En definitiva, lo que se ha dirimido en el Comité Federal era la supervivencia de los barones territoriales o la de Pedro Sánchez, cuya única salida era ese gobierno rupturista. El ex secretario general creía que podía liderar una resurrección del partido socialista apoyándose en Iglesias y Junqueras, con la vana esperanza de que esa apariencia de poder hiciera que volviera el votante socialista. Pero, además, pensaba que ese radicalismo copiado de los podemitas, llamando a la militancia contra la casta del partido, desarmaría a los populistas, que también viven con dos almas en su estrategia de deglución del PSOE. Sánchez vinculaba así su continuidad a la supervivencia del PSOE, al lema del “No a Rajoy” como pegamento de las izquierdas e independentistas. En su ingenuidad, o maldad, creía que el poder lo curaba todo.

Los barones territoriales, un conjunto de sargentos sin capitán, pensaban que la estrategia de Sánchez ya había fracasado. Porque ese acercamiento a Unidos Podemos y a los independentistas, como hizo la sanchista Idoia Mendía al referirse a un posible acuerdo con EH Bildu, no solo hizo que el PP se recuperase en las urnas, sino que el PSOE se desangrara. El fracaso en Galicia y el País Vasco fue la última prueba, y perdió. La responsabilidad de Sánchez en el fracaso fue tan palmaria que hizo salir a César Luena a dar explicaciones para evitar la imagen personal de perdedor.

Los independentistas quieren un régimen lo más débil posible para que sea más fácil la secesión

Los “aliados” de Sánchez vieron entonces la ocasión ideal para desatar la guerra civil en el PSOE. ERC desveló que tenían un plan de gobierno con el PSOE, y Podemos rompió el acuerdo de investidura con García Page. Los independentistas quieren un régimen lo más débil posible para que sea más fácil la secesión, y destruir al PSOE se lo hace más fácil. Los populistas socialistas ven como la posibilidad de erigirse en la alternativa de las izquierdas se puede convertir en realidad. El conjunto era demasiado peligroso para esa oligarquía territorial del PSOE que veía peligrar su poder.

Felipe González dio el pistoletazo, el golpe de autoridad, el anclaje histórico, el supuesto sentido de Estado, la referencia necesaria para unos militantes socialistas que añoran tiempos en los que creían que ellos eran la democracia, el Estado de Bienestar, el único partido con derecho a gobernar. Y los barones, aterrorizados, se decidieron a dar la batalla para sobrevivir.

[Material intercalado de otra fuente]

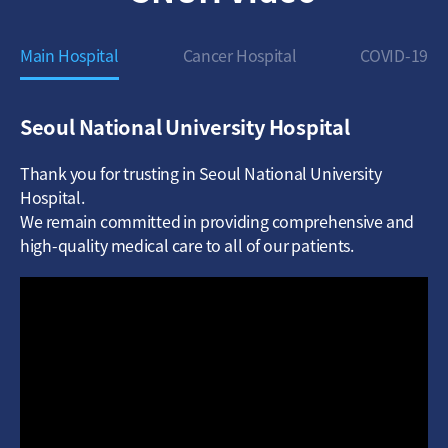
Main Hospital
Cancer Hospital
COVID-19
Seoul National University Hospital
Thank you for trusting in Seoul National University
Hospital.
We remain committed in providing comprehensive and
high-quality medical care to all of our patients.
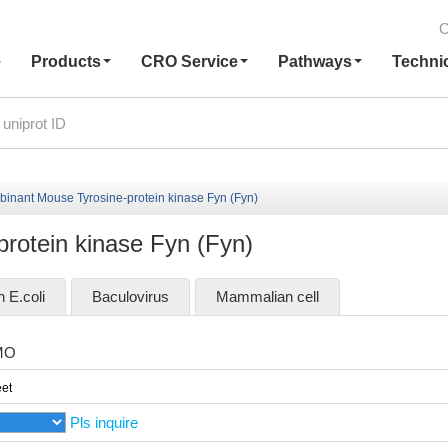
C
e
Products
CRO Service
Pathways
Techni
inant Mouse Tyrosine-protein kinase Fyn (Fyn)
rotein kinase Fyn (Fyn)
n E.coli
Baculovirus
Mammalian cell
MO
et
Pls inquire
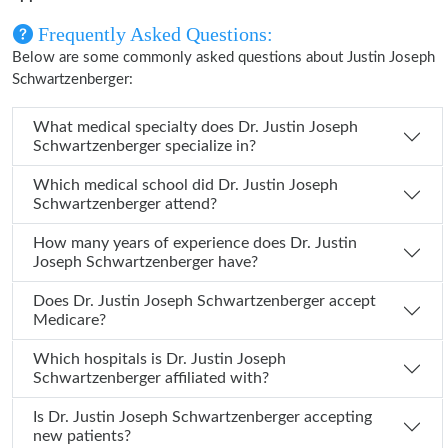
Frequently Asked Questions:
Below are some commonly asked questions about Justin Joseph
Schwartzenberger:
What medical specialty does Dr. Justin Joseph
Schwartzenberger specialize in?
Which medical school did Dr. Justin Joseph
Schwartzenberger attend?
How many years of experience does Dr. Justin
Joseph Schwartzenberger have?
Does Dr. Justin Joseph Schwartzenberger accept
Medicare?
Which hospitals is Dr. Justin Joseph
Schwartzenberger affiliated with?
Is Dr. Justin Joseph Schwartzenberger accepting
new patients?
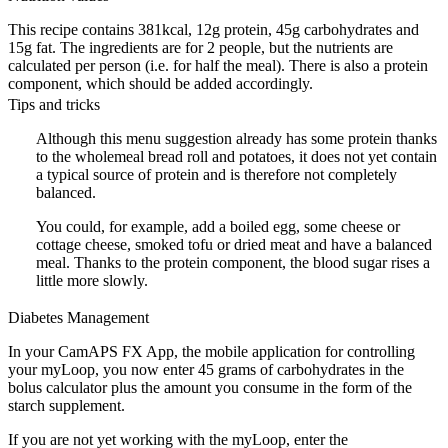
This recipe contains 381kcal, 12g protein, 45g carbohydrates and
15g fat. The ingredients are for 2 people, but the nutrients are
calculated per person (i.e. for half the meal). There is also a protein
component, which should be added accordingly.
Tips and tricks
Although this menu suggestion already has some protein thanks
to the wholemeal bread roll and potatoes, it does not yet contain
a typical source of protein and is therefore not completely
balanced.
You could, for example, add a boiled egg, some cheese or
cottage cheese, smoked tofu or dried meat and have a balanced
meal. Thanks to the protein component, the blood sugar rises a
little more slowly.
Diabetes Management
In your CamAPS FX App, the mobile application for controlling
your myLoop, you now enter 45 grams of carbohydrates in the
bolus calculator plus the amount you consume in the form of the
starch supplement.
If you are not yet working with the myLoop, enter the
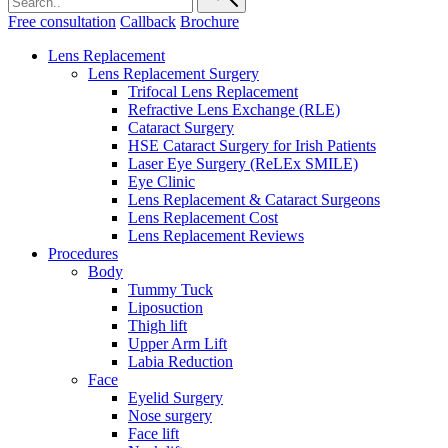
Free consultation
Callback
Brochure
Lens Replacement
Lens Replacement Surgery
Trifocal Lens Replacement
Refractive Lens Exchange (RLE)
Cataract Surgery
HSE Cataract Surgery for Irish Patients
Laser Eye Surgery (ReLEx SMILE)
Eye Clinic
Lens Replacement & Cataract Surgeons
Lens Replacement Cost
Lens Replacement Reviews
Procedures
Body
Tummy Tuck
Liposuction
Thigh lift
Upper Arm Lift
Labia Reduction
Face
Eyelid Surgery
Nose surgery
Face lift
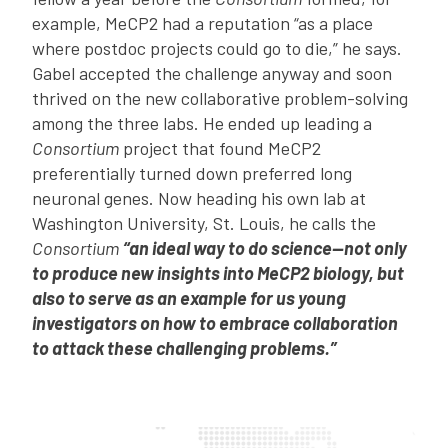
example, MeCP2 had a reputation “as a place
where postdoc projects could go to die,” he says.
Gabel accepted the challenge anyway and soon
thrived on the new collaborative problem-solving
among the three labs. He ended up leading a
Consortium
project that found MeCP2
preferentially turned down preferred long
neuronal genes. Now heading his own lab at
Washington University, St. Louis, he calls the
Consortium
“an ideal way to do science—not only
to produce new insights into MeCP2 biology, but
also to serve as an example for us young
investigators on how to embrace collaboration
to attack these challenging problems.”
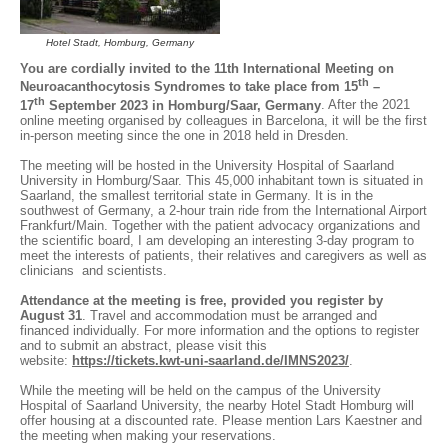
Hotel Stadt, Homburg, Germany
You are cordially invited to the 11th International Meeting on
th
Neuroacanthocytosis Syndromes to take place from 15
–
th
17
September 2023 in Homburg/Saar, Germany
. After the 2021
online meeting organised by colleagues in Barcelona, it will be the first
in-person meeting since the one in 2018 held in Dresden.
The meeting will be hosted in the University Hospital of Saarland
University in Homburg/Saar. This 45,000 inhabitant town is situated in
Saarland, the smallest territorial state in Germany. It is in the
southwest of Germany, a 2-hour train ride from the International Airport
Frankfurt/Main. Together with the patient advocacy organizations and
the scientific board, I am developing an interesting 3-day program to
meet the interests of patients, their relatives and caregivers as well as
clinicians and scientists.
Attendance at the meeting is free, provided you register by
August 31
. Travel and accommodation must be arranged and
financed individually. For more information and the options to register
and to submit an abstract, please visit this
website:
https://tickets.kwt-uni-saarland.de/IMNS2023/
.
While the meeting will be held on the campus of the University
Hospital of Saarland University, the nearby Hotel Stadt Homburg will
offer housing at a discounted rate. Please mention Lars Kaestner and
the meeting when making your reservations.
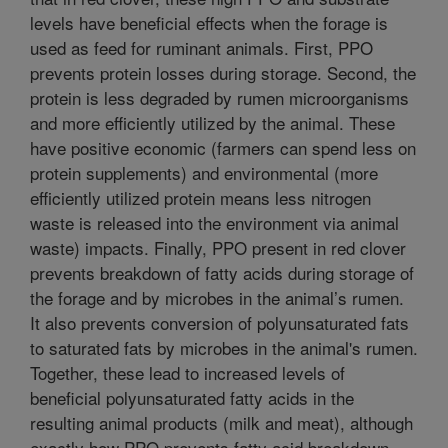
levels have beneficial effects when the forage is
used as feed for ruminant animals. First, PPO
prevents protein losses during storage. Second, the
protein is less degraded by rumen microorganisms
and more efficiently utilized by the animal. These
have positive economic (farmers can spend less on
protein supplements) and environmental (more
efficiently utilized protein means less nitrogen
waste is released into the environment via animal
waste) impacts. Finally, PPO present in red clover
prevents breakdown of fatty acids during storage of
the forage and by microbes in the animal’s rumen.
It also prevents conversion of polyunsaturated fats
to saturated fats by microbes in the animal's rumen.
Together, these lead to increased levels of
beneficial polyunsaturated fatty acids in the
resulting animal products (milk and meat), although
exactly how PPO prevents fatty acid breakdown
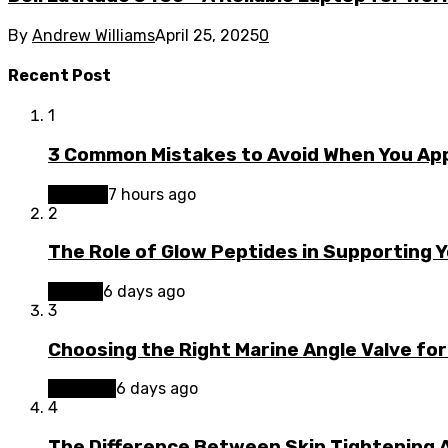
By
Andrew Williams
April 25, 2025
0
Recent Post
1
3 Common Mistakes to Avoid When You App
Finance
7 hours ago
2
The Role of Glow Peptides in Supporting 
Beauty
6 days ago
3
Choosing the Right Marine Angle Valve for
Business
6 days ago
4
The Difference Between Skin Tightening A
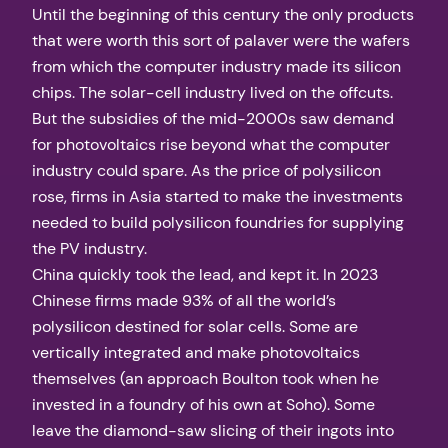
Until the beginning of this century the only products
that were worth this sort of palaver were the wafers
from which the computer industry made its silicon
chips. The solar-cell industry lived on the offcuts.
But the subsidies of the mid-2000s saw demand
for photovoltaics rise beyond what the computer
industry could spare. As the price of polysilicon
rose, firms in Asia started to make the investments
needed to build polysilicon foundries for supplying
the PV industry.
China quickly took the lead, and kept it. In 2023
Chinese firms made 93% of all the world’s
polysilicon destined for solar cells. Some are
vertically integrated and make photovoltaics
themselves (an approach Boulton took when he
invested in a foundry of his own at Soho). Some
leave the diamond-saw slicing of their ingots into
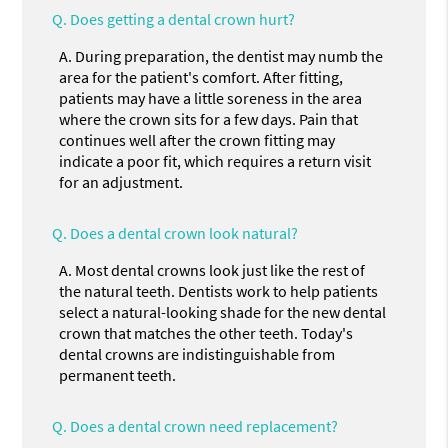
Q.
Does getting a dental crown hurt?
A.
During preparation, the dentist may numb the
area for the patient's comfort. After fitting,
patients may have a little soreness in the area
where the crown sits for a few days. Pain that
continues well after the crown fitting may
indicate a poor fit, which requires a return visit
for an adjustment.
Q.
Does a dental crown look natural?
A.
Most dental crowns look just like the rest of
the natural teeth. Dentists work to help patients
select a natural-looking shade for the new dental
crown that matches the other teeth. Today's
dental crowns are indistinguishable from
permanent teeth.
Q.
Does a dental crown need replacement?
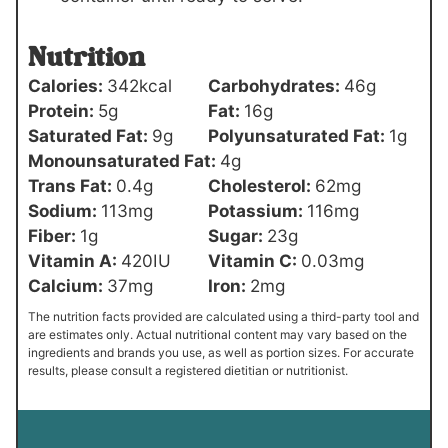
Nutrition
Calories:
342
kcal
Carbohydrates:
46
g
Protein:
5
g
Fat:
16
g
Saturated Fat:
9
g
Polyunsaturated Fat:
1
g
Monounsaturated Fat:
4
g
Trans Fat:
0.4
g
Cholesterol:
62
mg
Sodium:
113
mg
Potassium:
116
mg
Fiber:
1
g
Sugar:
23
g
Vitamin A:
420
IU
Vitamin C:
0.03
mg
Calcium:
37
mg
Iron:
2
mg
The nutrition facts provided are calculated using a third-party tool and
are estimates only. Actual nutritional content may vary based on the
ingredients and brands you use, as well as portion sizes. For accurate
results, please consult a registered dietitian or nutritionist.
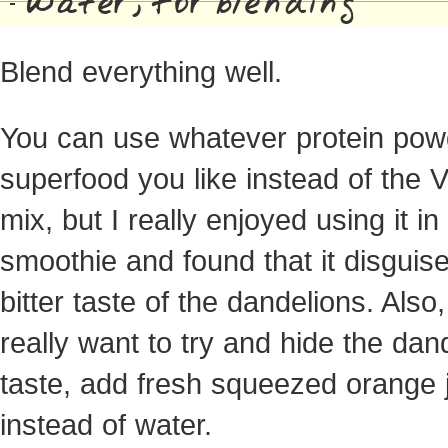
Water, for blending
Blend everything well.
You can use whatever protein pow
superfood you like instead of the 
mix, but I really enjoyed using it in 
smoothie and found that it disguis
bitter taste of the dandelions. Also,
really want to try and hide the dan
taste, add fresh squeezed orange 
instead of water.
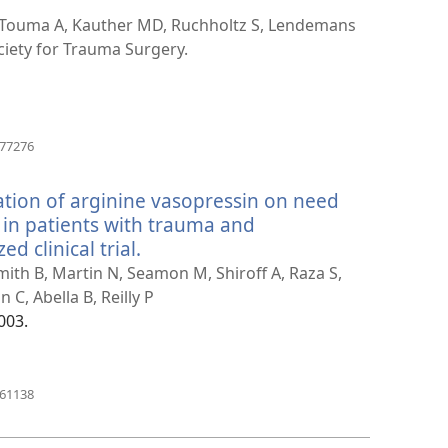
 Touma A, Kauther MD, Ruchholtz S, Lendemans
iety for Trauma Surgery.
(avab
377276
uue
akna)
ation of arginine vasopressin on need
 in patients with trauma and
 clinical trial.
(avab
uue
Smith B, Martin N, Seamon M, Shiroff A, Raza S,
akna)
C, Abella B, Reilly P
003.
(avab
461138
uue
akna)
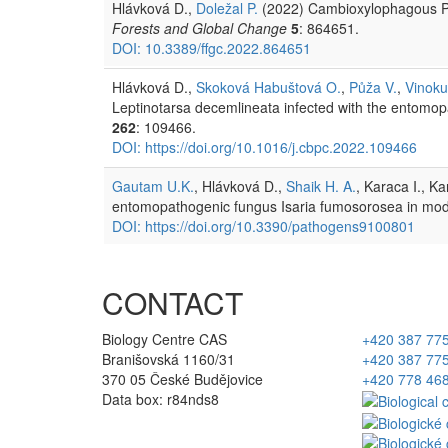
Hlávková D.,
Doležal P.
(2022) Cambioxylophagous Pe
Forests and Global Change
5
: 864651.
DOI: 10.3389/ffgc.2022.864651
Hlávková D.,
Skoková Habuštová O.
,
Půža V.
,
Vinoku
Leptinotarsa decemlineata infected with the entom
262
: 109466.
DOI: https://doi.org/10.1016/j.cbpc.2022.109466
Gautam U.K.
, Hlávková D.,
Shaik H. A.
, Karaca I., K
entomopathogenic fungus Isaria fumosorosea in mod
DOI: https://doi.org/10.3390/pathogens9100801
CONTACT
Biology Centre CAS
+420 387 77
Branišovská 1160/31
+420 387 77
370 05 České Budějovice
+420 778 46
Data box: r84nds8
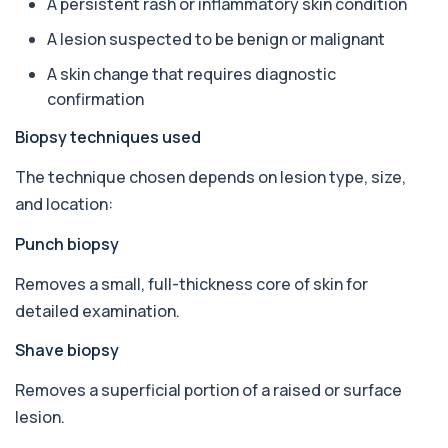
A persistent rash or inflammatory skin condition
Almond IgE Level
+£55
Private Almond IgE Allergy Blood Test in London
A lesion suspected to be benign or malignant
for £55, measuring almond-specific IgE ...
1 biomarker
A skin change that requires diagnostic
confirmation
Alpha 1 Antitrypsin (Serum)
+£157
Private Alpha-1 Antitrypsin Blood Test in London
Biopsy techniques used
for £157, measuring AAT levels with se...
1 biomarker
The technique chosen depends on lesion type, size,
and location:
Alpha Gal Components (Related to Red
Meat)
+£169
Punch biopsy
Private Alpha-Gal Components Allergy Test in
London for £169, assessing key Alpha-Gal-r...
6 biomarkers
Removes a small, full-thickness core of skin for
detailed examination.
Alternaria alternata IgE Level
+£91
This test measures IgE antibodies to Alternaria
Shave biopsy
alternata, a mould that commonly trigge...
1 biomarker
Removes a superficial portion of a raised or surface
lesion.
Aluminium (Blood)
+£126
This test measures aluminium levels circulating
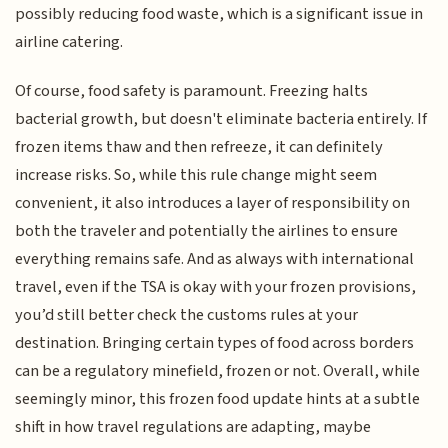
possibly reducing food waste, which is a significant issue in
airline catering.
Of course, food safety is paramount. Freezing halts
bacterial growth, but doesn't eliminate bacteria entirely. If
frozen items thaw and then refreeze, it can definitely
increase risks. So, while this rule change might seem
convenient, it also introduces a layer of responsibility on
both the traveler and potentially the airlines to ensure
everything remains safe. And as always with international
travel, even if the TSA is okay with your frozen provisions,
you’d still better check the customs rules at your
destination. Bringing certain types of food across borders
can be a regulatory minefield, frozen or not. Overall, while
seemingly minor, this frozen food update hints at a subtle
shift in how travel regulations are adapting, maybe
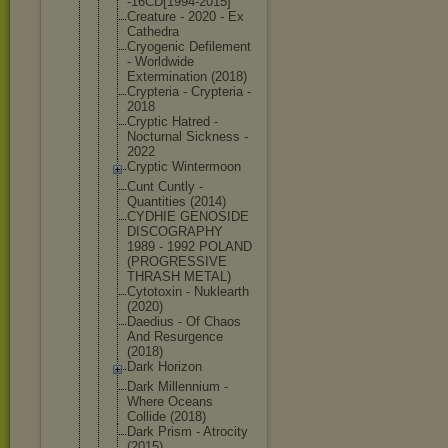
-16CD[1994-
2015]
Creature - 2020 - Ex
Cathedra
Cryogenic Defilement
- Worldwide
Exterminati
on (2018)
Crypteria - Crypteria -
2018
Cryptic Hatred -
Nocturnal Sickness -
2022
Cryptic Wintermoon
Cunt Cuntly -
Quantities (2014)
CYDHIE GENOSIDE
DISCOGRAPHY
1989 - 1992 POLAND
(PROGRESSIV
E
THRASH METAL)
Cytotoxin - Nuklearth
(2020)
Daedius - Of Chaos
And Resurgence
(2018)
Dark Horizon
Dark Millennium -
Where Oceans
Collide (2018)
Dark Prism - Atrocity
(2015)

Había que desalojar a Pedro Sánchez, ya fuera con dimisiones en la Comisión Federal, con una moción de censura en la Ejecutiva Federal, o derrotando a Sánchez en cualquier votación. Y así ha sido.

La gestora dirigirá el partido hasta el Congreso extraordinario del PSOE, y podrá encaminar a los diputados socialistas, que no sabemos si se mantendrán unidos o si habrá disciplina de voto, hacia una abstención a un gobierno de Rajoy. Pero quizá sea esto lo menos importante visto con perspectiva. La crónica de la muerte del PSOE, porque ya nunca será lo que fue, es una muestra de la crisis del régimen, de sus instituciones, en una democracia sentimental, partitocrática, donde se premian o toleran los proyectos de subversión del orden social o de ruptura territorial, con una sociedad infantilizada de individuos dependientes del Estado.

La conclusión es que tenemos un gobierno en funciones, el partido de la oposición roto, un populismo socialista constituido en partido-movimiento que anhela tomar el poder para instaurar un régimen autoritario, un golpe de Estado a cámara lenta en Cataluña, y un Ciudadanos desgastado, que se ha quedado sin gas y no genera ilusión.